What you need to do: Below are some records. Return exactly the lines from the one with "largely be meatless" to the one with "and will likely", and nothing else.

Records shown:
○ ○ ○

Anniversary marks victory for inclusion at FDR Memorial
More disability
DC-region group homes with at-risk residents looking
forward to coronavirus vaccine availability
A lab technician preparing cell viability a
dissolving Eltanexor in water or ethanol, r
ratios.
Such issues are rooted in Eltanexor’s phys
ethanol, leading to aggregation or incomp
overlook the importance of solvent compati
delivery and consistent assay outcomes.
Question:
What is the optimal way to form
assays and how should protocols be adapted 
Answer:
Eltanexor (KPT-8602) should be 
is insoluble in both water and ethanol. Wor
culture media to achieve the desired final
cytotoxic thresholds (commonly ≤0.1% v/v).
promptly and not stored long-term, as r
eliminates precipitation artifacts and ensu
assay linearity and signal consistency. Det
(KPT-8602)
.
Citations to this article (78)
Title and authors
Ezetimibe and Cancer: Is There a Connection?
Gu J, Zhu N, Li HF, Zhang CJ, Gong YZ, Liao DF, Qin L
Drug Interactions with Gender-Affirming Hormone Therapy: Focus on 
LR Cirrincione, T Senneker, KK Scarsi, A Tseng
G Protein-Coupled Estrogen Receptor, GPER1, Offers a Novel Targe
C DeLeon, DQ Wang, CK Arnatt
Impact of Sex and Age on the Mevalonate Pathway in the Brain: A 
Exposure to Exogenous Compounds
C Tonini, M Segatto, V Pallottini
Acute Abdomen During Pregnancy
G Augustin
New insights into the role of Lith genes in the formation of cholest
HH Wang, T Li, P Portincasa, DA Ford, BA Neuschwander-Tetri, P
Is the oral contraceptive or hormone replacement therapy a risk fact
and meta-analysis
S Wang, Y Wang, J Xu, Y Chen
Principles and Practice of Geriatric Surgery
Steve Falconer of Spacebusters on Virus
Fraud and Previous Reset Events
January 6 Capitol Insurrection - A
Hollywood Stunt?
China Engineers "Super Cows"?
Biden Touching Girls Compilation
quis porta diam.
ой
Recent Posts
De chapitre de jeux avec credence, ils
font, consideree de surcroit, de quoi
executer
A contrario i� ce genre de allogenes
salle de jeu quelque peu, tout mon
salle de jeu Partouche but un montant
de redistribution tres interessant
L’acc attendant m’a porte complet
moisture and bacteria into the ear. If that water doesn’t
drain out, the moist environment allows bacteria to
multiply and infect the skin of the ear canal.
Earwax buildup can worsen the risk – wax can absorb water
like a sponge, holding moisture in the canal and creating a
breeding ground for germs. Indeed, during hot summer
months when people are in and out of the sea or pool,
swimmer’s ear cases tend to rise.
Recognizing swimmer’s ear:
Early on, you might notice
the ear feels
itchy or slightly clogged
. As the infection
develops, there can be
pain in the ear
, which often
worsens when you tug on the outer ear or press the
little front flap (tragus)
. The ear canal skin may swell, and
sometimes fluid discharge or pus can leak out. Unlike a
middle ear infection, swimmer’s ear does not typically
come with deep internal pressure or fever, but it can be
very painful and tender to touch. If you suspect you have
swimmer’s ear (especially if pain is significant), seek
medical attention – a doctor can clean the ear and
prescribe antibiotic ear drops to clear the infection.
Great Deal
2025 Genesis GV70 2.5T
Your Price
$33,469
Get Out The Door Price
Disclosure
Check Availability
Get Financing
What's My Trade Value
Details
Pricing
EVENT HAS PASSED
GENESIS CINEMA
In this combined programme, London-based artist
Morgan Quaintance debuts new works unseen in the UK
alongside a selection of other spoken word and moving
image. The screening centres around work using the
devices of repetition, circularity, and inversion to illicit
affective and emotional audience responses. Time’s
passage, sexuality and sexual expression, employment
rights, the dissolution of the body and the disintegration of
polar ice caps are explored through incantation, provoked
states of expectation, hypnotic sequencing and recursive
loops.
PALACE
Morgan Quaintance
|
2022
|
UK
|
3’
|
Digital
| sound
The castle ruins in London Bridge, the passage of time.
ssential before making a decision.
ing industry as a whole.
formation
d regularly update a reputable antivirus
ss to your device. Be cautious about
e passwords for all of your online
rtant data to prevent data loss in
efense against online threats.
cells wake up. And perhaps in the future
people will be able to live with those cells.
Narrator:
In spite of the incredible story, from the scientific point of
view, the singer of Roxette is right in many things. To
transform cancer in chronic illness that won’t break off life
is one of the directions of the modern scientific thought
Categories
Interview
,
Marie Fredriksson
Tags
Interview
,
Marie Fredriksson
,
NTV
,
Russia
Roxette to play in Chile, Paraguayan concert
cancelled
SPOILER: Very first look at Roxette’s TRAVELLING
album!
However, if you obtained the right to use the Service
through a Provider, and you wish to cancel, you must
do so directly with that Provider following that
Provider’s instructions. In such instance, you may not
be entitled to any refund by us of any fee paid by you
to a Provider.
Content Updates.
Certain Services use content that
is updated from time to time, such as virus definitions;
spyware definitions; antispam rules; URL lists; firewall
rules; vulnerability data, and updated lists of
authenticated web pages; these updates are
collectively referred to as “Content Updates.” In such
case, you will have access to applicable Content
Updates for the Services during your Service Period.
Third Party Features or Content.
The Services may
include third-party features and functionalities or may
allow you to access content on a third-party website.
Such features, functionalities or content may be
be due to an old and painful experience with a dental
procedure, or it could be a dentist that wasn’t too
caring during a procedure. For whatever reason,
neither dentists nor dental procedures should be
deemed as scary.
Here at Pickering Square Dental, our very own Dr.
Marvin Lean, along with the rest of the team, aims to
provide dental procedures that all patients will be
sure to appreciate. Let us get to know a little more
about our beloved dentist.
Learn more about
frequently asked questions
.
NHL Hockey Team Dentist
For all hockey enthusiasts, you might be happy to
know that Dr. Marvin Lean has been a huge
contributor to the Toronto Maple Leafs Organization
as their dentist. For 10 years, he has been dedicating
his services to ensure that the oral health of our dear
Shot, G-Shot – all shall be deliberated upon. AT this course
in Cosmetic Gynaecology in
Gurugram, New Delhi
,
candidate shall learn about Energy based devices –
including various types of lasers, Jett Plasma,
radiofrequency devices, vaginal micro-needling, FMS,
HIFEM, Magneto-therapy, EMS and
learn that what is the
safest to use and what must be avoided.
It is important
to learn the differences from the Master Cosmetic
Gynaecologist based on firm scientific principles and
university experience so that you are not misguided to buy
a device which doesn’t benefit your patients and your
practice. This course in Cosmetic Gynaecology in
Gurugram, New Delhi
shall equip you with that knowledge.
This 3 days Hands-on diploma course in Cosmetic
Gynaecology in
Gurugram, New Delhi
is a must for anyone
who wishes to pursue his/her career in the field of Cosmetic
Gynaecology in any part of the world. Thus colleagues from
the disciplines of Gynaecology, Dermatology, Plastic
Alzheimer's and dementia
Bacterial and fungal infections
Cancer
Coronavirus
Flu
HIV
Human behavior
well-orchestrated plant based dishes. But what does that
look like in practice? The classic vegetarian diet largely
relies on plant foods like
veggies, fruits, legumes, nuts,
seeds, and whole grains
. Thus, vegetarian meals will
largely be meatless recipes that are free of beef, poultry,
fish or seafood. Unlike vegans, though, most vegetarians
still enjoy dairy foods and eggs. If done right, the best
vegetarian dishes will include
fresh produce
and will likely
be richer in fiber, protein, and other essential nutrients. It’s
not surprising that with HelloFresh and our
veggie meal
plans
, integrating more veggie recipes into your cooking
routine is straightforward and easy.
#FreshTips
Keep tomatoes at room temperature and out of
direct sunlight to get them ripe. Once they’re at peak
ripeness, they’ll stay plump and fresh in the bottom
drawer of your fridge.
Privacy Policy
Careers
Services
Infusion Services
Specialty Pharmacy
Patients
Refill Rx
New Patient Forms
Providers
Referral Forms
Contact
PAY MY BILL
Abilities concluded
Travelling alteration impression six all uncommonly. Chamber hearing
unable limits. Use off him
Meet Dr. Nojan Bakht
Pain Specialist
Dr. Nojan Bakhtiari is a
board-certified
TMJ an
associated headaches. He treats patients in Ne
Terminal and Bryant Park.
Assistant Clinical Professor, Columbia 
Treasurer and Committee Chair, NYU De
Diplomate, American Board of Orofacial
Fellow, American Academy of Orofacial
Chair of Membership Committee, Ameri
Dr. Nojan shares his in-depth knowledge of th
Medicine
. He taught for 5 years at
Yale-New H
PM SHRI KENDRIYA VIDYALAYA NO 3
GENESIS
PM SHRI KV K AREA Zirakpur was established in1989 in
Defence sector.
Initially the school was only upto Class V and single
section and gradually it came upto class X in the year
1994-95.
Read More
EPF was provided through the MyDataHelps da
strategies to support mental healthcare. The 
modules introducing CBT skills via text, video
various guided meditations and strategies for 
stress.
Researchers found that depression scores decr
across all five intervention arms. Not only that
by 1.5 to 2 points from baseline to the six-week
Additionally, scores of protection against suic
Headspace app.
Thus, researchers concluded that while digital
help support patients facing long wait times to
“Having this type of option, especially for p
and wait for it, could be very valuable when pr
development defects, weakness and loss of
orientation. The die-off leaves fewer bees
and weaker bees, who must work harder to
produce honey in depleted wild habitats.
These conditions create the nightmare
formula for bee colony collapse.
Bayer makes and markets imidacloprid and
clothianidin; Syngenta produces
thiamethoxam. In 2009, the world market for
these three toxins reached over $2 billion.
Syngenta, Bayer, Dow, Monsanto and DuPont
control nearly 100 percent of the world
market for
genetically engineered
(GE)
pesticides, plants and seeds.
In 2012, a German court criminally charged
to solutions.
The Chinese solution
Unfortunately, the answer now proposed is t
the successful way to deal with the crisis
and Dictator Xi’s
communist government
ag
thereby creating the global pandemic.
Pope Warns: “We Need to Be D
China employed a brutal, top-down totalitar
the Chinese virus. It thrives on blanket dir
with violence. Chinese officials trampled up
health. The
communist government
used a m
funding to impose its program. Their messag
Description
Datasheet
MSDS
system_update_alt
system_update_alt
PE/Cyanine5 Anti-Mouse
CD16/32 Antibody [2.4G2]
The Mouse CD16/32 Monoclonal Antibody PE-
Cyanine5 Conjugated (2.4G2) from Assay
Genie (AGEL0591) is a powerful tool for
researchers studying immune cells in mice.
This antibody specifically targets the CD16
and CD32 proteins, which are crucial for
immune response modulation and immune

○ ○ ○

Answer to the exercise:
largely be meatless recipes that are free of beef, poultry,
fish or seafood. Unlike vegans, though, most vegetarians
still enjoy dairy foods and eggs. If done right, the best
vegetarian dishes will include
fresh produce
and will likely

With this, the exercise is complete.